In previous campaigns, Chafee has spent significant sums from his family fortune to further his political ambitions — for example, dropping $1.8 million on his 2010 governor's race. Running for president is significantly more expensive than seeking statewide office, with some pegging the estimated cost of a successful 2016 campaign at more than $1 billion.
Unlike the other Democratic challengers, who've focused on pocketbook issues, Chafee has staked his campaign on growing international instability. His opposition to Clinton, Chafee said, is driven by the belief that the next president should not be someone who supported the war in Iraq.
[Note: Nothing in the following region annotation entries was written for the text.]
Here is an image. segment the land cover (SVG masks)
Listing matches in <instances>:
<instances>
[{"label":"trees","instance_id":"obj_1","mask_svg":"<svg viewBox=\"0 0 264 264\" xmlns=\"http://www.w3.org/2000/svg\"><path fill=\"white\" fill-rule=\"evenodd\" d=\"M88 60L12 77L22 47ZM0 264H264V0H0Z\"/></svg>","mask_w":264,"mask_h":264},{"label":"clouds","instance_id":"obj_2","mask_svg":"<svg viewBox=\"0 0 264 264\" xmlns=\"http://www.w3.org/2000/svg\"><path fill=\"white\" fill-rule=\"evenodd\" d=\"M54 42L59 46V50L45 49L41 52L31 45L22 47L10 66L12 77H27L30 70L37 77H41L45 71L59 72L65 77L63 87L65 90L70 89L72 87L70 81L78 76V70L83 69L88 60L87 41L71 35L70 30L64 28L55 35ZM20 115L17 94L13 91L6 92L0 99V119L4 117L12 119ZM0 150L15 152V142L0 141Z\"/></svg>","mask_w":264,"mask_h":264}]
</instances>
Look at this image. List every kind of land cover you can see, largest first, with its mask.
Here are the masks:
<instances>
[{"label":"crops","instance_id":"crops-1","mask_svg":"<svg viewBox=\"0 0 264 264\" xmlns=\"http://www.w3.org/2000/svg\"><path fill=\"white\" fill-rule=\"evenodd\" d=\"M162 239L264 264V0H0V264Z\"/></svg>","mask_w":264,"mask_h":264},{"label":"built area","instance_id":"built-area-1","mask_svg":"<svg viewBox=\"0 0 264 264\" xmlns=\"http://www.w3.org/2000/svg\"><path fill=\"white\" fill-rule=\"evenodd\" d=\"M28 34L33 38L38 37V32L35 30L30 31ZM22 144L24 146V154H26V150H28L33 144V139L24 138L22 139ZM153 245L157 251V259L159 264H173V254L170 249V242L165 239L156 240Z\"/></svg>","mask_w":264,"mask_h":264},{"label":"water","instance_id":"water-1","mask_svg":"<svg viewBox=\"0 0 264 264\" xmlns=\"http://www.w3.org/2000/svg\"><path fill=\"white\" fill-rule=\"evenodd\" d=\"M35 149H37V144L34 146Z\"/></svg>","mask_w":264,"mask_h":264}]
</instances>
Then a Republican, Chafee was the lone GOP senator to vote in 2002 against the invasion.
Clinton, then a New York senator, voted to authorize the war, which became a major issue during her 2008 campaign. Clinton now opposes putting U.S. soldiers on the ground in Iraq, other than as advisers to the Iraqi forces.
Though he never mentioned Clinton by name Wednesday, Chafee took several veiled swipes at her candidacy, describing the controversies over her family foundation, finances and use of a private email account and server while secretary of state as "regrettable."
"We just can't have that," he said. "We need to just get back the respect and admiration of the international community."
Chafee left the Republican Party in 2007 to become an independent and supported President Barack Obama in both his campaigns. After winning election as governor, Chafee became a Democrat in 2013, but opted against seeking re-election.